Concerning the host, an interaction with a host protein, a Rab GDP Dissociation Inhibitor (Rab GDI), was examined. This interaction occurred with tomato and tobacco Rab GDIs as well as with the originally identified Arabidopsis thaliana Rab GDI (AtGDI2). Silencing of Rab GDI transcripts enhanced the number of infection sites in TMV:GFP-infected plants, but did not alter viral movement or overall accumulation, indicating a possible role in initial establishment of infection. Rab GDI-silenced Nicotiana benthamiana plants showed cellular morphologies similar to those of TMV-infected cells. Moreover, TMV infection results in Rab GDI proteins localizing to structures associated with viral replication. Taken together these data indicate a role for Rab GDI proteins in the initial establishment of infection. Two models of how Rab GDI proteins may contribute to TMV infection are discussed.

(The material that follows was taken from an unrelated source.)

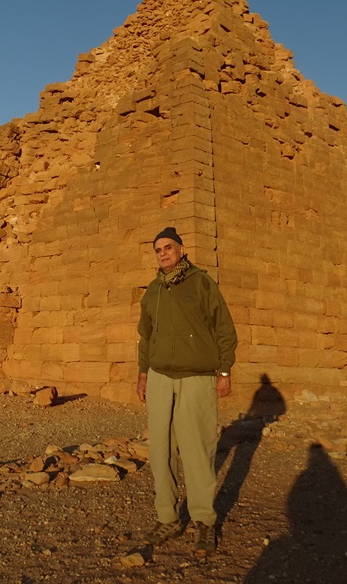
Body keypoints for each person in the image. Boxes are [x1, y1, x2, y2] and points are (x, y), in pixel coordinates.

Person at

These studies examine parts of the viral life cycle that are not very well understood, in particular the initiation and establishment of infection. Although vesicle trafficking has been shown to be important for several different pathogens, this is the first time that a Rab GDI protein has been identified as participating in viral replication. Understanding initiation of infection and susceptibility of a host to a pathogen are vital to elucidating pathogen-host interactions and developing disease resistance strategies.